As discussed in a radio piece on French national radio, Afro-descendant, black or North African women are getting together on Facebook and Twitter to question the majoritarian feminism and to reinvent a struggle that looks like it. The twitter account @LifeOfaFoC (Life of Feminist of Color) is a clear example. Every week a different Feminist of Color – French and English speaking – takes over the account and as the bio states, it tells the daily life of a feminist woman of color. From an Asian American to a French-Congolese, this account is here to bring feminism and racial justice together by sharing experiences.

As for the Black Feminism, in France it was necessary to create structures by and for women of color. Talking about the sexism of Black and Arab men in a racially biased environment can often be used to justify that men from those communities are therefore more sexist than white men. It is a dilemma for feminists of colors. Afro-feminism is a key result of this struggle. The movie maker and comedian Amandine Gay defines it as “a way of solving the loyalty conflict and to say that we do not have to choose between our different identities.”

The Afro-feminist collective Mwasi during the March for Dignity and Against Racism, in Paris on October 31, 2015. Sign: “Racism, sexism and capitalism walk hand in hand” (Rym Khadhraoui)

A crucial reason of the need to have feminist movements incorporating a racial analysis is embodied in the continuing debate around the hijab in France. A self-claimed French Muslim feminist explained that she started being a feminist when as a consequence of the 2004 law banning the hijab in schools she was asked to remove her hijab, forcing her to choose between faith and education. She describes it as her “first revolt as a Woman, a feminist and a Muslim.” The scholar and activist Hanane Karimi defines the law of 2004 as a scission within the French feminists, between the ones who see underlying islamophobia and racism behind targeting women who wear hijabs, and the others.

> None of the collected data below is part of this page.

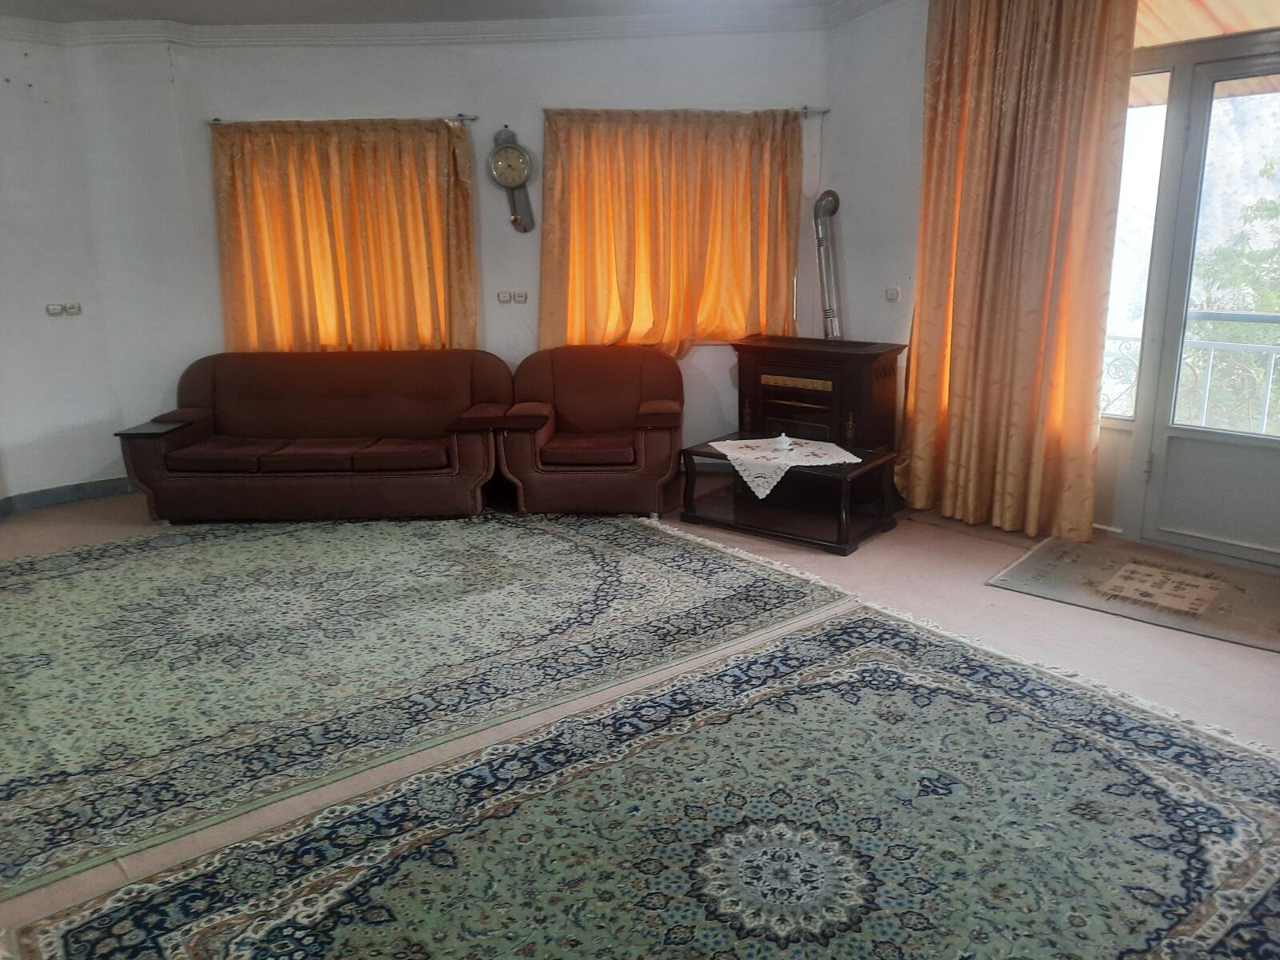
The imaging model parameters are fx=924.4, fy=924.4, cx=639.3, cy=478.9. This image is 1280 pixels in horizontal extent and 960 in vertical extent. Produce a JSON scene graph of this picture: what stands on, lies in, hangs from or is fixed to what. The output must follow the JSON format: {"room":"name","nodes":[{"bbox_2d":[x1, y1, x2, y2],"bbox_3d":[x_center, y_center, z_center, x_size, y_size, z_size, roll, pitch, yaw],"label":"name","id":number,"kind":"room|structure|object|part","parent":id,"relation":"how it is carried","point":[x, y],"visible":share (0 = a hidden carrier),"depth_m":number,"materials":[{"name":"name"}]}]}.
{"room":"living room","nodes":[
{"label":"living room","id":0,"kind":"room"},
{"bbox_2d":[0,24,202,509],"bbox_3d":[-3.999,-1.081,4.842,2.649,2.761,0.615,-8,16,-25],"label":"left wall","id":1,"kind":"structure","parent":0,"point":[67,471],"depth_m":5.35,"materials":[{"name":"white paint"}]},
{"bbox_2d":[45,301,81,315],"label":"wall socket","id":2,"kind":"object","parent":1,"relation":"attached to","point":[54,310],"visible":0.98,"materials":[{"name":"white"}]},
{"bbox_2d":[0,476,135,519],"bbox_3d":[-3.570,0.175,5.257,1.381,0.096,0.330,-8,16,-25],"label":"baseboard","id":3,"kind":"structure","parent":1,"relation":"attached to","point":[81,488],"depth_m":5.55,"materials":[{"name":"paint"}]},
{"bbox_2d":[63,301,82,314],"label":"wall socket","id":4,"kind":"object","parent":1,"relation":"attached to","point":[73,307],"visible":0.99,"depth_m":5.38,"materials":[{"name":"white plastic"}]},
{"bbox_2d":[0,0,837,25],"bbox_3d":[-0.822,-1.997,2.512,6.207,0.126,6.671,-8,16,-25],"label":"ceiling","id":5,"kind":"structure","parent":0,"point":[194,20],"depth_m":5.03,"materials":[{"name":"white paint"}]},
{"bbox_2d":[101,16,834,475],"bbox_3d":[-1.014,-1.359,5.696,4.627,2.784,0.242,-1,14,-1],"label":"back wall","id":6,"kind":"structure","parent":0,"point":[245,106],"depth_m":5.48,"materials":[{"name":"paint"}]},
{"bbox_2d":[209,112,477,124],"bbox_3d":[-1.785,-2.126,5.470,1.544,0.048,0.115,-1,14,0],"label":"curtain rod","id":7,"kind":"object","parent":6,"relation":"attached to","point":[215,119],"visible":0.67,"depth_m":5.42,"materials":[{"name":"silver metal"}]},
{"bbox_2d":[208,116,480,356],"bbox_3d":[-1.764,-1.339,5.620,0.704,1.606,0.344,-8,16,-25],"label":"curtain","id":8,"kind":"object","parent":7,"relation":"hanging from","point":[263,313],"visible":0.73,"depth_m":5.56,"materials":[{"name":"orange fabric"}]},
{"bbox_2d":[0,0,887,46],"bbox_3d":[-0.713,-1.886,2.477,5.849,0.115,6.189,-8,16,-25],"label":"crown molding","id":9,"kind":"structure","parent":6,"relation":"attached to","point":[486,25],"depth_m":5.26,"materials":[{"name":"white paint"}]},
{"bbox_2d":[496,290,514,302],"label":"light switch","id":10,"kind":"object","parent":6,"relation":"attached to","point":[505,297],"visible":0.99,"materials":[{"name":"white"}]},
{"bbox_2d":[486,125,534,232],"bbox_3d":[-0.764,-1.793,5.542,0.276,0.636,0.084,-1,14,0],"label":"wall clock","id":11,"kind":"object","parent":6,"relation":"attached to","point":[499,178],"visible":0.99,"depth_m":5.51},
{"bbox_2d":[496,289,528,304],"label":"wall socket","id":12,"kind":"object","parent":6,"relation":"attached to","point":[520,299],"visible":0.98,"depth_m":5.75,"materials":[{"name":"white plastic"}]},
{"bbox_2d":[541,106,827,116],"bbox_3d":[0.270,-2.182,5.494,1.714,0.049,0.107,-1,14,-1],"label":"curtain rod","id":13,"kind":"object","parent":6,"relation":"attached to","point":[825,111],"visible":0.72,"depth_m":5.44,"materials":[{"name":"metal"}]},
{"bbox_2d":[541,108,803,358],"bbox_3d":[0.205,-1.440,5.623,0.768,1.543,0.347,-8,16,-25],"label":"curtain","id":14,"kind":"object","parent":13,"relation":"hanging from","point":[574,286],"visible":0.85,"depth_m":5.59,"materials":[{"name":"orange fabric"}]},
{"bbox_2d":[0,480,1278,959],"bbox_3d":[-0.455,0.780,3.180,6.449,0.114,6.901,-8,16,-25],"label":"floor","id":15,"kind":"structure","parent":0,"point":[1008,601],"depth_m":3.56,"materials":[{"name":"beige"}]},
{"bbox_2d":[112,348,509,523],"bbox_3d":[-1.776,-0.281,5.363,2.061,0.857,0.894,-1,14,1],"label":"sofa","id":16,"kind":"object","parent":15,"relation":"on","point":[274,410],"visible":1,"depth_m":5.11,"materials":[{"name":"brown fabric"}]},
{"bbox_2d":[0,509,859,905],"bbox_3d":[-1.321,0.496,4.013,3.617,0.013,2.720,-11,18,-36],"label":"large rug","id":17,"kind":"object","parent":15,"relation":"on","point":[96,568],"visible":0.99,"depth_m":3.43,"materials":[{"name":"carpet"}]},
{"bbox_2d":[493,342,685,514],"bbox_3d":[-0.261,-0.318,5.383,1.050,0.859,0.908,0,14,3],"label":"armchair","id":18,"kind":"object","parent":15,"relation":"on","point":[626,399],"visible":0.99,"depth_m":5.10,"materials":[{"name":"brown fabric"}]},
{"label":"seat cushion","id":19,"kind":"part","parent":18,"relation":"part of","materials":[{"name":"brown fabric"}]},
{"bbox_2d":[8,604,1279,959],"bbox_3d":[0.336,0.936,2.106,2.855,0.013,2.245,-11,18,-36],"label":"patterned rug","id":20,"kind":"object","parent":15,"relation":"on","point":[875,662],"visible":1,"depth_m":2.30,"materials":[{"name":"carpet"}]},
{"bbox_2d":[678,436,901,553],"bbox_3d":[0.790,0.046,4.885,0.997,0.380,0.692,10,18,37],"label":"coffee table","id":21,"kind":"object","parent":15,"relation":"on","point":[841,544],"visible":0.82,"depth_m":4.77,"materials":[{"name":"brown wood"}]},
{"bbox_2d":[707,435,859,498],"bbox_3d":[0.727,-0.070,4.753,0.622,0.148,0.643,-8,16,-25],"label":"lace doily","id":22,"kind":"object","parent":21,"relation":"on","point":[762,496],"visible":0.92,"depth_m":4.65,"materials":[{"name":"white fabric"}]},
{"bbox_2d":[773,432,792,450],"bbox_3d":[0.739,-0.198,4.772,0.098,0.073,0.099,11,18,38],"label":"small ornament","id":23,"kind":"object","parent":22,"relation":"on","point":[786,442],"visible":0.99,"depth_m":4.75,"materials":[{"name":"white ceramic"}]},
{"bbox_2d":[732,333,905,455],"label":"stove","id":24,"kind":"object","parent":15,"relation":"on","point":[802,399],"visible":0.77,"depth_m":5.25,"materials":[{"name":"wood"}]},
{"bbox_2d":[812,188,842,338],"bbox_3d":[1.142,-1.247,5.644,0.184,0.958,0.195,-13,18,-39],"label":"stove pipe","id":25,"kind":"object","parent":24,"relation":"on","point":[825,206],"visible":0.86,"depth_m":5.59,"materials":[{"name":"silver metal"}]},
{"bbox_2d":[988,536,1279,653],"bbox_3d":[2.236,0.457,3.868,1.253,0.012,0.852,12,19,40],"label":"door mat","id":26,"kind":"object","parent":15,"relation":"on","point":[1238,598],"visible":0.99,"depth_m":3.85,"materials":[{"name":"carpet"}]},
{"bbox_2d":[819,0,1279,556],"bbox_3d":[2.534,-0.941,3.729,0.259,2.827,4.800,-8,16,-25],"label":"right wall","id":27,"kind":"structure","parent":0,"point":[921,52],"depth_m":5.13,"materials":[{"name":"white paint"}]},
{"bbox_2d":[884,285,900,301],"bbox_3d":[1.435,-1.057,5.267,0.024,0.076,0.099,-8,16,-25],"label":"light switch","id":28,"kind":"object","parent":27,"relation":"attached to","point":[894,294],"visible":0.99,"depth_m":5.26,"materials":[{"name":"white plastic"}]},
{"bbox_2d":[903,0,1137,542],"bbox_3d":[1.757,-1.086,4.471,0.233,2.696,0.942,-8,16,-25],"label":"curtain","id":29,"kind":"object","parent":27,"relation":"attached to","point":[1090,109],"visible":0.97,"depth_m":4.41,"materials":[{"name":"fabric"}]},
{"bbox_2d":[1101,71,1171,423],"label":"side window","id":30,"kind":"structure","parent":27,"relation":"in","point":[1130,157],"depth_m":4.26,"materials":[{"name":"glass"}]},
{"bbox_2d":[1125,44,1279,569],"bbox_3d":[2.655,-0.699,3.899,0.180,2.238,1.095,-8,16,-25],"label":"balcony door","id":31,"kind":"structure","parent":27,"relation":"in","point":[1172,431],"depth_m":4.14,"materials":[{"name":"glass"}]},
{"bbox_2d":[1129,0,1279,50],"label":"transom window","id":32,"kind":"structure","parent":27,"relation":"in","point":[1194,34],"depth_m":3.93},
{"bbox_2d":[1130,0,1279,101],"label":"awning","id":33,"kind":"object","parent":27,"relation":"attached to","point":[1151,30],"visible":0.36,"depth_m":4.05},
{"label":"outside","id":34,"kind":"structure","parent":0,"visible":0},
{"label":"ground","id":35,"kind":"structure","parent":34,"visible":0},
{"bbox_2d":[1100,323,1279,435],"bbox_3d":[3.306,-0.294,4.708,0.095,0.957,3.407,-8,16,-25],"label":"balcony railing","id":36,"kind":"object","parent":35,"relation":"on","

While the concept of intersectionality is now starting to be widely known in the U.S. in France the discussion is framed as “universalist” feminism versus post-colonial feminism- or the unity of feminism versus the necessity to recognize the differences. The leading scholar Maboula Soumahoro demonstrates that the main difference between both countries is in the history of communities. In the U.S. the Black community is sustainable and an integral part of the country since the 17th century. When in France, if feminists of colors acted in the 70s it was in a moment of migration, the dichotomy between citizens and foreigners was ruling the debate. What we see with the rise of the Afro-feminism today is from another time in the French history, when the women of colors are French and self-identified as such. They bring the issue of citizenship on the table and talk about France from inside, not from outside like the previous generations. The argument against a feminism aware of the racial dynamics is usually “look what is happening in Africa and in Arab countries”, even though the black and Muslim feminists are French and advocate for their rights as citizens.

In both societies, women of colors are now more than ever at the forefront of the movement for racial justice and the goal is less of taking a role of leader as we would remember men in those movements; but to defend clarity and inclusion by bringing a systemic analysis.
As Audre Lorde said: “It’s possible to take that as a personal metaphor and then multiply it to a people, a race, a sex, a time. If we can keep this thing going long enough, if we can survive and teach what we know, we’ll make it.”